When I had my first kiss, I enveloped myself in this notion that I was finally being entered into the dimensional realm of love. I had gone all my high school years without the nearest grasp on what it meant to have a boy like me, and so when it finally happened during senior year on New Year’s Day, I was euphoric. I became accustomed to the flutter that wrung itself around my stomach, almost to the point where I eventually convinced myself of this boy being the one who’d alter my life.
In a way, he did alter my life, but not in the manner I initially envisioned.
We hung out a few times after that, and the first time I told him “no” as he was coercing me into other pursuits, he listened and stopped. That provided me with some kind of affirmation that this boy might, in fact, be a decent person.
There were a few instances during which I had to firmly tell him to stop doing something—be it because it was painful or because I merely felt the situation to be too fast-paced for my comfort—and it got to the point where he would persist, each time prodding at my reasoning.
“Don’t be a prude.”
“It’s just sex.”
He was ultimately attempting to pressure me into doing the one thing I was most intimidated by, and I had simply regarded his appeals as this sexually-frustrated-teenage-boy complex. It took me a long, long while to realize that most of what he had done to me were under manipulative efforts. I remained grounded in my “no,” which I found myself having to utter continuously the more often I hung out with him. At the time, I don’t know why I really stuck around. In conflation with his apologies and pleas to forgive him, I think I felt this sort of underlying obligation to fall under his needs, which is a pretty pervasive feeling among young girls. I didn’t want his image of me to become misconstrued to the point where he’d embarrass me or talk about me to his football buddies, and, in turn, I didn’t want the idealized image I had illustrated of him to become distorted.

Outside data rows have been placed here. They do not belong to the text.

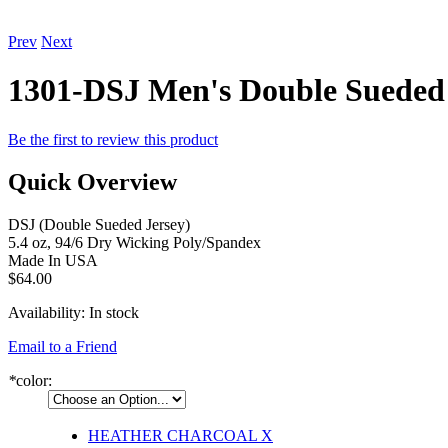
Prev
Next
1301-DSJ Men's Double Sueded 
Be the first to review this product
Quick Overview
DSJ (Double Sueded Jersey)
5.4 oz, 94/6 Dry Wicking Poly/Spandex
Made In USA
$64.00
Availability:
In stock
Email to a Friend
*
color:
HEATHER CHARCOAL
X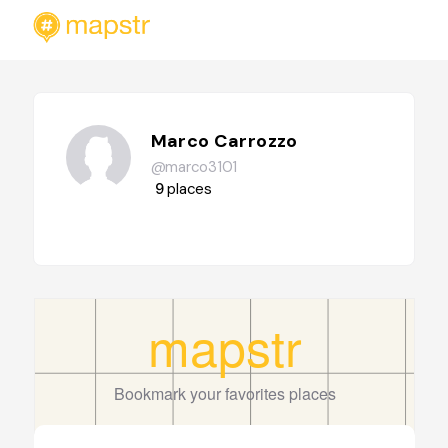
Marco Carrozzo
@marco3101
9
places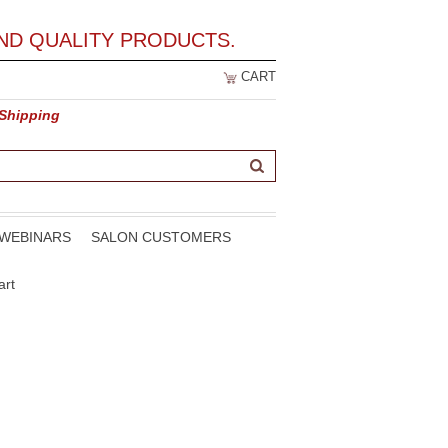
ND QUALITY PRODUCTS.
CART
 Shipping
WEBINARS
SALON CUSTOMERS
art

The last time I saw him, he resorted to physical force and completely discounted what was consensual and what was not. I didn’t realize it was assault until I had finally opened up to a friend about it and identified the facets that constituted it as such. For the next several weeks, I faced vivid recounts of what had happened and what had felt like a perpetual amount of anxiety attacks. I completely lost what perception I had of autonomy—my body no longer felt like mine but his, because that’s what both his hands and eyes ever latched onto. I think I fell under the presumption that I needed to succumb to his manipulation so as to finally peel off this idea that I was a prude. Instead, he utilized my naivety to assert himself of his own masculinity.

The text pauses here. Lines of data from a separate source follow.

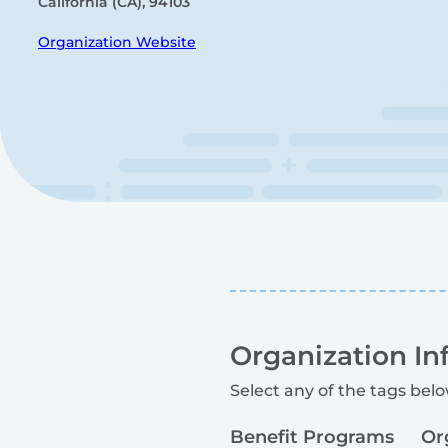
California (CA), 94103
Organization Website
Organization In
Select any of the tags belo
Benefit Programs
Or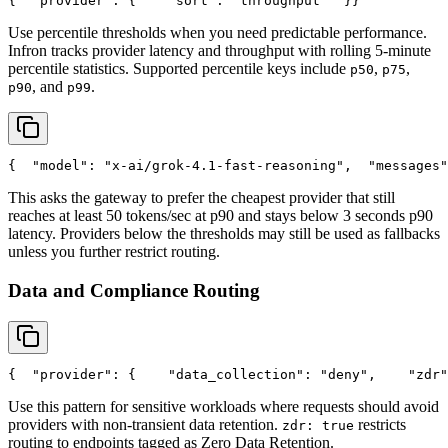
{
"provider"
: {
"sort"
: 
"throughput"
  }
}
Use percentile thresholds when you need predictable performance.
Infron tracks provider latency and throughput with rolling 5-minute
percentile statistics. Supported percentile keys include
,
,
p50
p75
, and
.
p90
p99
{
"model"
: 
"x-ai/grok-4.1-fast-reasoning"
,
"messages"
This asks the gateway to prefer the cheapest provider that still
reaches at least 50 tokens/sec at p90 and stays below 3 seconds p90
latency. Providers below the thresholds may still be used as fallbacks
unless you further restrict routing.
Data and Compliance Routing
{
"provider"
: {
"data_collection"
: 
"deny"
,
"zdr"
Use this pattern for sensitive workloads where requests should avoid
providers with non-transient data retention.
restricts
zdr: true
routing to endpoints tagged as Zero Data Retention.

Six months later, the memory still pricks at arbitrary moments: while sitting at a lecture or in an organization meeting, while in the dining hall or walking to an 8 A.M. class—not a day has passed by without my thinking of it. The assault has essentially forced me to become more explicit with men in terms of what I am most comfortable with, but there is always the underside of reluctance that remains. Will they take full advantage of me regardless? Will they hurl the word “prude” as a way to undermine my reasoning? It was completely transformative in the way I perceived those around me—as if I had to assemble a barricade in order to deter others from deliberately taking advantage of me.
Now that I’m in college, I’ve realized that there desperately needs to be a more visceral and outward approach in regards to how sexual assault is mannered on all grounds. I have exhausted and fleshed out the subject matter in the vast majority of my creative writing but still cannot seem to capture the emotional disparity that had been imposed into me.
I’ve also realized that I’ve been indulging in this fallacy that time heals all wounds. Time only diminishes pain, not the biggest wound of them all: memory. I wish I could abolish the memory from every rift of my mind, but it also reminds me that the experience does not denote my lack of strength but rather the presence of it. I have always placed myself at fault, which resulted in my staying silent about that day until recently, for fear that others would vilify me just as he had, but there needs to more amplification for assault victims.
It’s been difficult having to acknowledge my autonomy and validity when recalling the assault. It’s been difficult having to open a portion of myself that I find to be the most vulnerable. But I also revel in the strength and firmness that I’ve molded throughout the duration of these six months, in the support that has unequivocally been shown by my friends, and in the resilience that I’ve gained in both my writing and verbal voice.
I am tired of having to reside in this omnipresent paradigm where sexual assault is brushed by a simple shrug or a crisp sigh. And I am tired of having to remain silent or stifled—sexual assault strips victims of their governance and of their perceptions and it is vital that this is acknowledged. As a whole, there needs to be better emphasis on curating a sphere through which victims can feel both secure and validated in their emotions.